Posant son sac au milieu de la cour aux lions, la jeune diplômée s’assit et sortit ses affaires. Il était question de reptiles, des liens de parenté d’obscures créatures et autres joyeusetés. Pendant que l’assemblée étudiante soupirait face à la lourdeur du cours, elle en profita pour consulter ses mails, quelques entreprises avaient sélectionné son curriculum vitae et lui proposaient des entretiens. Il lui restait des économies et sa bourse couvrait ses dépenses mais il allait de sa santé mentale qu’elle ne reste pas seule à étudier et ruminer les weekends et soirs. Se perdre dans les soirées aurait pu le faire mais elle revoyait déjà sa mère la sermonner quant à l’importance d’avoir un avenir et la chance qu’elle puisse en profiter.

– Je peux t’emprunter tes notes sur le début du cours ? me lança une jolie blonde, en train de mâchouiller son stylo comme si sa vie en dépendait. Liv ne l’avait point vu entrer et alors qu’elle répondit par l’affirmative d’un hochement de tête, son interlocutrice prit place à ses côtés.
– Moi c’est Sam, ajouta-t-elle en jetant un sourire par-dessus son épaule.
– Liv, répondit l’intéressée sans plus ajouter grand-chose. La causette n’avait jamais été son point fort, plutôt méfiante de prime abord mais confiante lorsque les langues se délient. Je m’appelle Liv Hébras, crut-elle bon d’ajouter pour se montrer avenante.

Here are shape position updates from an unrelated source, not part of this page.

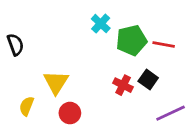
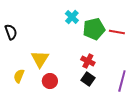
black square: (148, 79) -> (88, 79), moved
purple line: (171, 113) -> (122, 81), turned -50

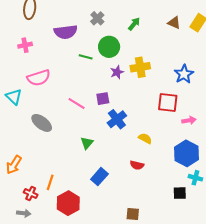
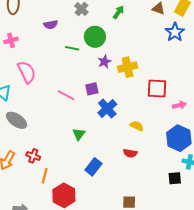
purple semicircle: (66, 32) -> (51, 25), size x0.6
yellow cross: (140, 67) -> (128, 67), moved
blue star: (184, 74) -> (175, 32), moved
pink semicircle: (39, 78) -> (27, 72), turned -95
gray ellipse: (42, 123) -> (17, 120), moved
red cross: (31, 194) -> (33, 156), moved

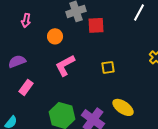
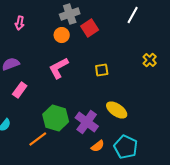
red square: (96, 25) -> (90, 28), turned -30
orange circle: (55, 36) -> (62, 35), moved

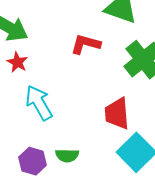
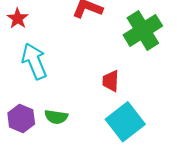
red trapezoid: (117, 114) -> (111, 81), size x0.7

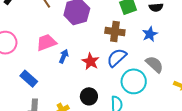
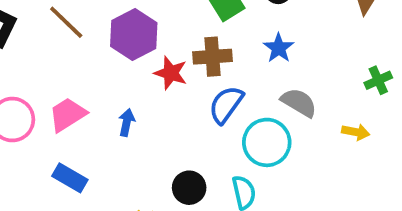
pink trapezoid: (46, 42) -> (67, 115), moved
red star: (91, 61) -> (171, 73), moved

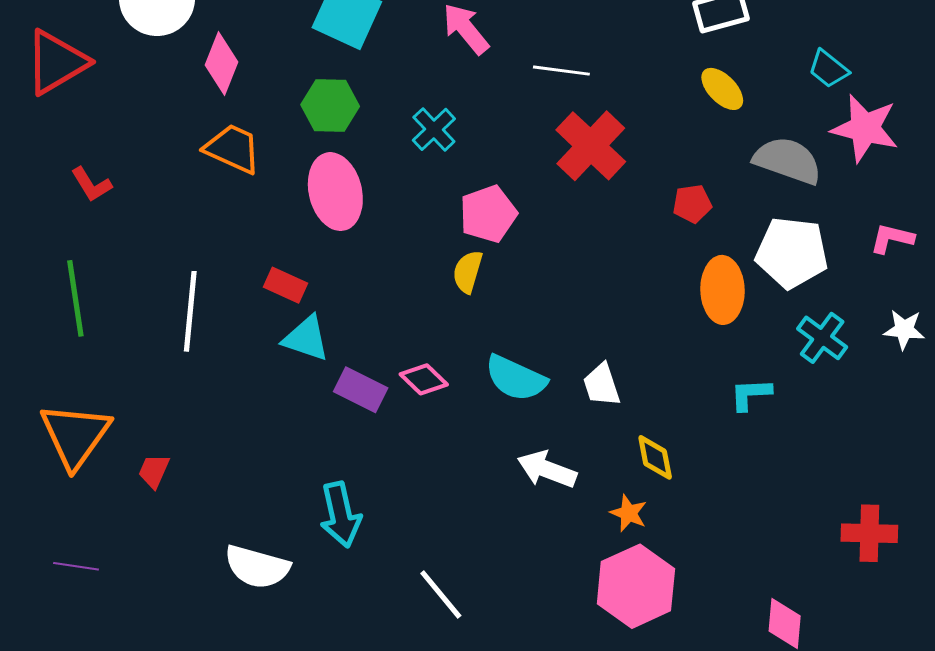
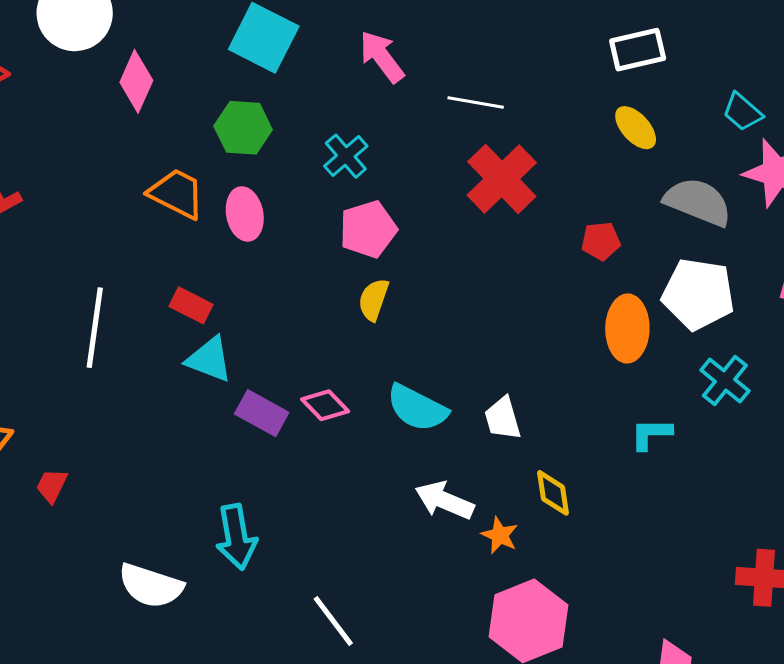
orange trapezoid: (233, 149) -> (177, 194), moved
pink ellipse: (335, 192) -> (245, 214), size x0.7
pink pentagon: (488, 214) -> (368, 229), moved
orange star: (629, 513) -> (500, 535), moved

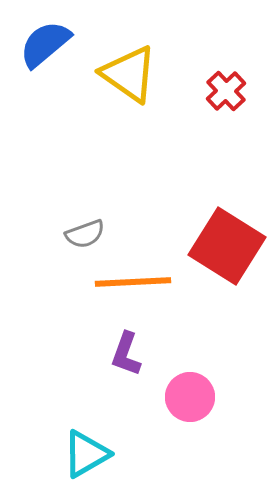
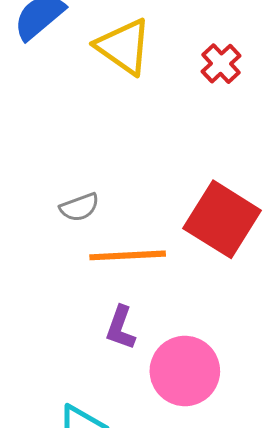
pink circle: (190, 397) -> (185, 371), size x1.4

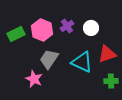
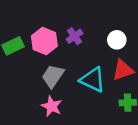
white circle: (91, 28) -> (117, 40), moved
pink star: (34, 79) -> (52, 106), moved

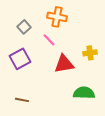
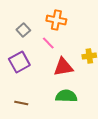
green semicircle: (84, 93) -> (66, 96), moved

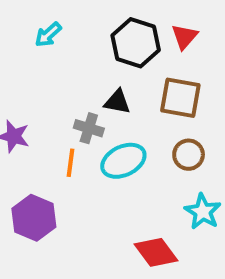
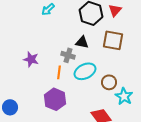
brown circle: (189, 155) -> (109, 82), moved
purple hexagon: (34, 218) -> (55, 99), moved

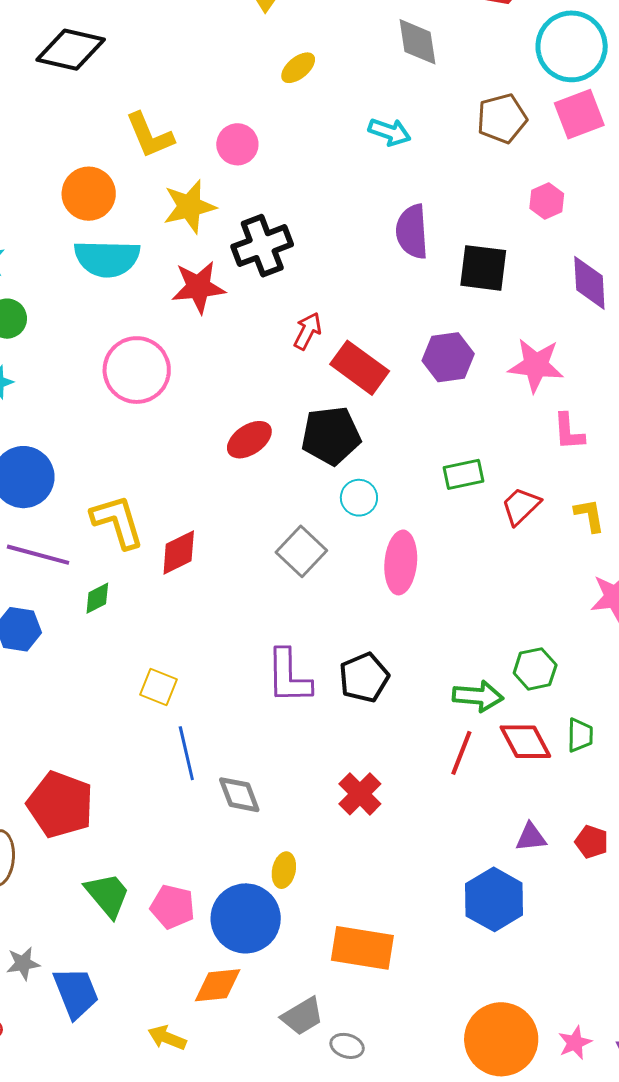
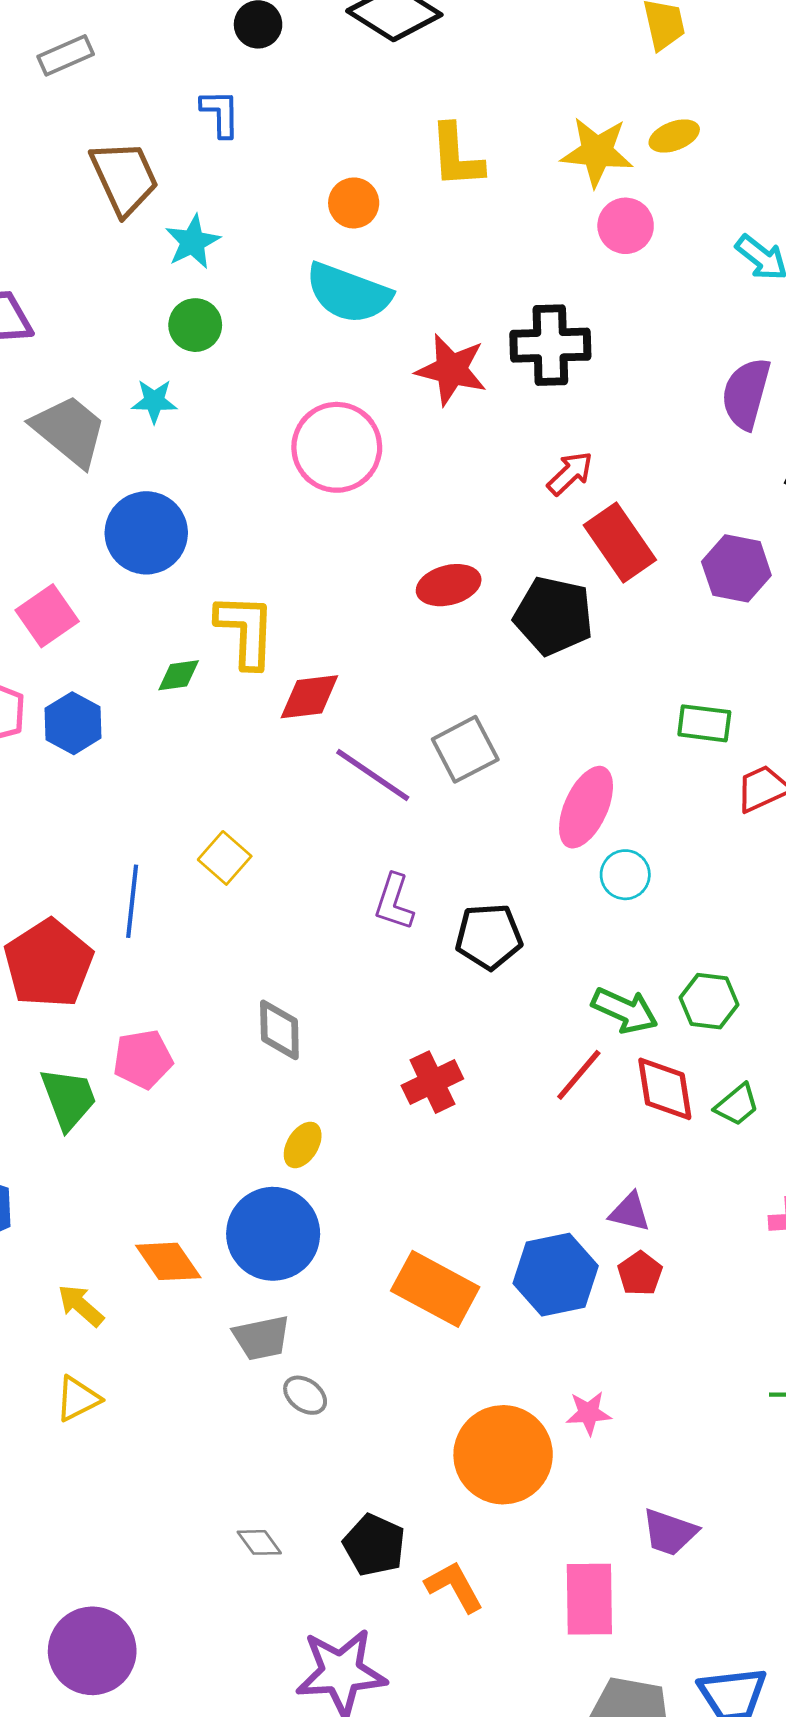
pink circle: (237, 144) -> (626, 226), moved
orange circle: (89, 194) -> (354, 203), size x0.7
yellow star: (189, 207) -> (597, 152), moved
cyan circle: (359, 498) -> (625, 875), moved
purple line: (38, 555) -> (373, 775), moved
green diamond: (97, 598) -> (179, 675), moved
purple L-shape: (289, 676) -> (394, 902), size x0.7
green trapezoid: (580, 735) -> (737, 1105), turned 30
blue line: (186, 753) -> (132, 901), moved
red pentagon: (592, 842) -> (640, 1274), moved
pink pentagon: (173, 907) -> (143, 1059), moved, turned 30
blue circle: (246, 918) -> (273, 1234), moved
orange rectangle: (362, 948) -> (435, 1289), moved
orange diamond: (218, 985) -> (168, 1261), turned 42
pink star: (575, 1043) -> (589, 1413), moved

Le cours défila et les deux échangèrent sur tout et rien. Sam croquait la vie à pleines dents et espérait devenir la nouvelle Marie Curie, Liv était inscrite en sciences car ses notes étaient convenables dans cette matière et qu’il n’y avait rien qui la passionnait réellement. S’étant toujours sentie en marge de cette société imparfaite, sa nouvelle amie réussit cependant à la convaincre quant à ses plans pour la soirée, cette fête était celle où les deux femmes devaient se trouver, c’était sans équivoque.

Les cours défilèrent et la journée se déroula sans anicroche si ce n’est le manque de saveur de son repas à moitié froid du midi. Il était dix-sept heures trente lorsque Liv quitta le campus non sans avoir échangé son numéro avec Sam qui la harcèlerait probablement jusqu’au soir.